Continuous Time Reciever Gatherers
Continuous time receiver gathers are the simplest form of node data output requiring no preprocessing, no source information and minimal sorting. This option provides raw continuous data that is sliced into user-defined time sections. Precise recording time is provided in trace headers allowing later processing relative to source events. Figure 2 shows example file outputs for hypothetical receivers R1 and R2. The individual time records within each receiver output file, that is R1T1, R1T2, R1T3and so on, are contiguous with one sample overlap. All of the time records are contained in a single file for each receiver, or node. Events are spaced throughout the records based on the time they were acquired.
Common Time Gathers
Common time gathers are similar to continuous time receiver gathers in that this output also does not require source information or pre-processing. However, in this instance the emphasis is on a user-specified time segment of recording. Files are generated containing records from all receivers for that time period. Referring to Figure 3, time records for a given receiver in one file have a one sample overlap with its continuing time record in the next file. For example, the record R1T1in file named Time Segment T1 has a one sample overlap with record R1T2in the next file, Time Segment T2. Event records are time aligned within the segment file.
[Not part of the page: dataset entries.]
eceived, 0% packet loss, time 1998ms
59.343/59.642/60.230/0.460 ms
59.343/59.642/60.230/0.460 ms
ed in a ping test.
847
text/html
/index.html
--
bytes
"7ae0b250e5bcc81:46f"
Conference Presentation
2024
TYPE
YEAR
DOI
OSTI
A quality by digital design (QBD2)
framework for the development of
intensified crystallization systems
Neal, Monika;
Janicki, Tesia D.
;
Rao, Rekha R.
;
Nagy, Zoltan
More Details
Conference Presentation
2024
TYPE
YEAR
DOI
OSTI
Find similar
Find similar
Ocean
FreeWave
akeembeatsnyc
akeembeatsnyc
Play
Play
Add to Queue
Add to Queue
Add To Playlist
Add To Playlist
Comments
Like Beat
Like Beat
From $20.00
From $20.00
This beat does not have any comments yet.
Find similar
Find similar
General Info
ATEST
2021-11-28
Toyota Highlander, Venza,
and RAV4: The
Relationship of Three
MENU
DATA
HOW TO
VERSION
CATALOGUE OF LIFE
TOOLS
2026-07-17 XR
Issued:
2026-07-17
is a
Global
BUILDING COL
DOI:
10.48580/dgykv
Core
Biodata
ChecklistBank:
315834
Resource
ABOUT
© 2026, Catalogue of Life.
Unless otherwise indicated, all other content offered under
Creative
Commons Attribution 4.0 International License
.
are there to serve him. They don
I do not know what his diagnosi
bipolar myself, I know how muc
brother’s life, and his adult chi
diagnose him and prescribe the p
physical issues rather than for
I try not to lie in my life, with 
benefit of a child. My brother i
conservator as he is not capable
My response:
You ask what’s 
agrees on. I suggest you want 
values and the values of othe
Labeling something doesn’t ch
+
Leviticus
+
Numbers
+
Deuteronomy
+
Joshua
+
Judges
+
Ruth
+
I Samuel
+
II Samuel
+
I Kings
Like continuous time receiver gathers, precise recording time is provided in trace headers for later processing relative to source events.
Receiver Gathers
Unlike the previous time-based output options, receiver gathers require source point information in order to extract shot or sweep records from the continuous node data. In this instance, the output file contains shot records for all source points associated with a common receiver. Figure 4 shows an example receiver gather output file with shot records sorted by offset distance from a receiver that is in close proximity to source point S1.
Shot Gathers
Like receiver gathers, shot gathers also require source point information in order to extract shot records from each receiver. The output file contains shot records for all receivers associated with a common source point. The primary difference between a receiver gather and shot gather lies in the way the records are sorted in the output file. Figure 5 shows an example shot gather output file with receiver records sorted by offset distance from a source point that is in close proximity to receiver R1. A shot gather (or receiver gather) file will be incomplete until all nodes required in the gather file have been retrieved from the field.
Download and transcription is a crucial element of a nodal acquisition system that demands attention to each step of the process in order to maximize efficiency. The method needs to be flexible and have the ability to scale up to support different aspects of the seismic operation and data requirements. For example, the burden on the process changes depending on the stage of the seismic survey. Data volumes during receiver roll may be smaller than at the end of a project when many more nodes require data management once the final source point is acquired and the full receiver template is taken out of the field. Accordingly, the amount of time required to complete the process may be much shorter during receiver roll than at project roll off since nodes during receiver roll are required to be returned to the field quickly to keep pace with source production. In both phases, time is of the essence for different reasons therefore the download and transcription operation must be designed from a holistic viewpoint to meet changing operational requirements and process time expectations.
With nodal systems, the node acquisition unit itself usually garners much of the attention. That attention is justified for evaluating field operation concerns. However, it is the system, particularly the download and transcription part of the system that also differentiates one offering from another. It is just not as apparent until put into practice.